The trial Court accepted the same. According to the petitioner, once a report was rejected from consideration, the evidence, that form part of the record, cannot be separated, much less, taken into consideration. Reliance is placed upon the bracketed portion in sub-rule (2) of Rule 10 of Order XXVI C.P.C. It reads as under: “O.XXVI R.10 (1) xxxx (2) Report and depositions to be evidence in suit: The report of the Commissioner and the evidence taken by him (but not the evidence without the report) shall be evidence in the suit and shall form part of the record; but the Court or, with the permission of the Court, any of the parties to the suit may examine the Commissioner personally in open Court touching any of the matters referred to him or mentioned in his report, or as to his report, or as to the manner in which he has made the investigation. (3) Commissioner may be examined in person: Where the Court is for any reason dissatisfied with the proceedings of the Commissioner, it may direct such further inquiry to be made as it shall think fit”. The purport of sub-rule (2) is, that the report, as well as depositions recorded by a Commissioner, appointed under Rule 9; would form part of record.

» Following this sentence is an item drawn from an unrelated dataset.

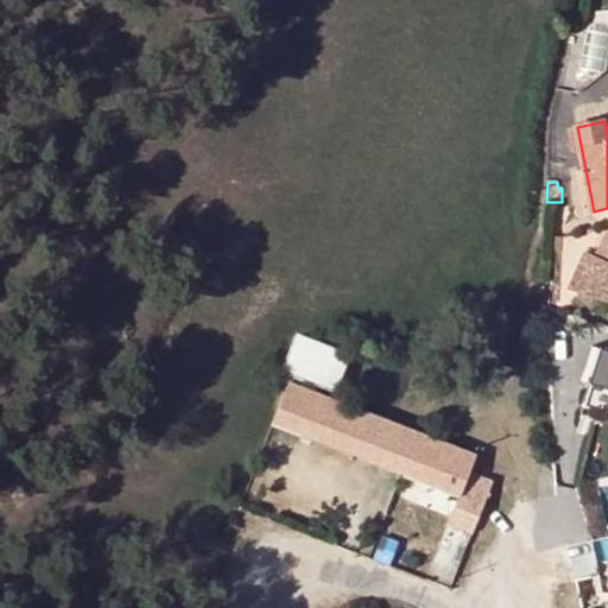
[(594,260),(607,265),(607,242),(602,241),(594,260)]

What is suggested in the bracketed portion of the sub-rule is that mere evidence cannot be filed, or be treated as part of record, unless it is accompanied by the report. Even where the Court refuses to accept the findings recorded in the report, it would not cease to be part of record. Axiomatically, the evidence that is filed along with a report does not cease to be part of record, on the ground that the finding in the report was not accepted. The acceptance or otherwise of a report, submitted by a Commissioner, would not have any effect upon the report, as well as the evidence, as to their being part of the record. From a perusal of the order under revision, it is clear that on 05-04-2007 the trial Court issued a direction, which does not accord with the observations made in its order dated 31-08-2006. Through its order passed on the memo, the trial Court had set the record correct. Therefore, it does not warrant any interference. The C.R.P. is accordingly dismissed. There shall be no order as to costs.